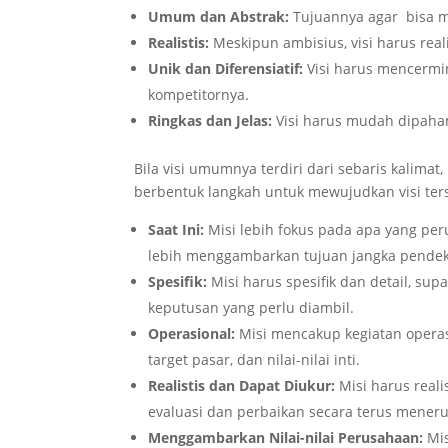
Umum dan Abstrak:
Tujuannya agar bisa
m
Realistis:
Meskipun ambisius, visi harus reali
Unik dan Diferensiatif:
Visi harus mencermi
kompetitornya.
Ringkas dan Jelas:
Visi harus mudah dipaham
Bila visi umumnya terdiri dari sebaris kalimat
berbentuk langkah untuk mewujudkan visi terseb
Saat Ini:
Misi lebih fokus pada apa yang per
lebih menggambarkan tujuan jangka pende
Spesifik:
Misi harus spesifik dan detail, su
keputusan yang perlu diambil.
Operasional:
Misi mencakup kegiatan operas
target pasar, dan nilai-nilai inti.
Realistis dan Dapat Diukur:
Misi harus reali
evaluasi dan perbaikan secara terus meneru
Menggambarkan Nilai-nilai Perusahaan:
Mis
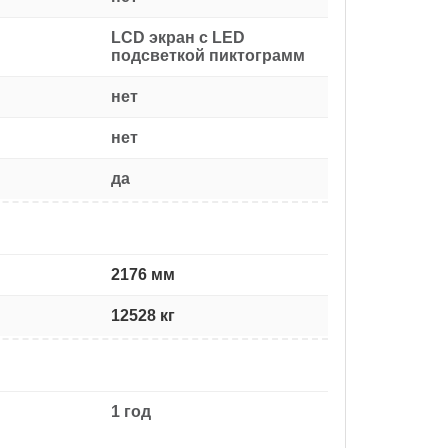
LCD экран с LED
подсветкой пиктограмм
нет
нет
да
2176 мм
12528 кг
1 год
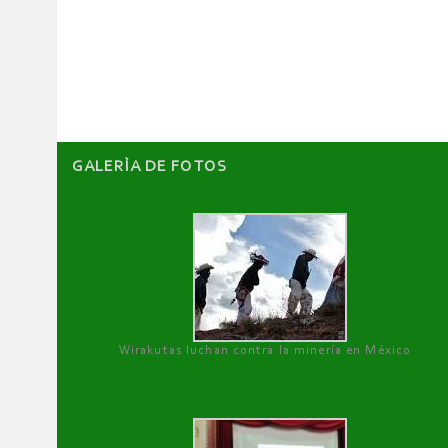
de
artículos
GALERÌA DE FOTOS
Wirakutas luchan contra la minería en México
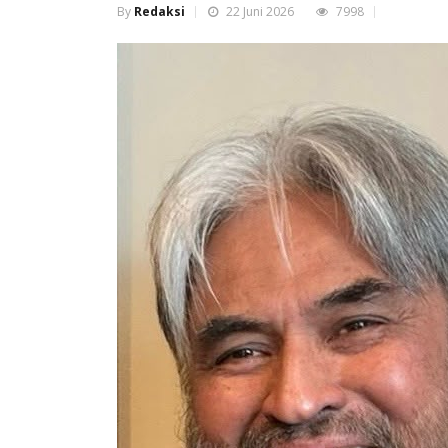
By
Redaksi
22 Juni 2026
7998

◆ ◆ ◆ ◆ ◆ ◆ ◆

- **WHAT THE EXERCISE ASKS**
From the entries above, copy each line that holds "nilai".

- **PROBLEM SOLUTION**
target pasar, dan nilai-nilai inti.
Menggambarkan Nilai-nilai Perusahaan:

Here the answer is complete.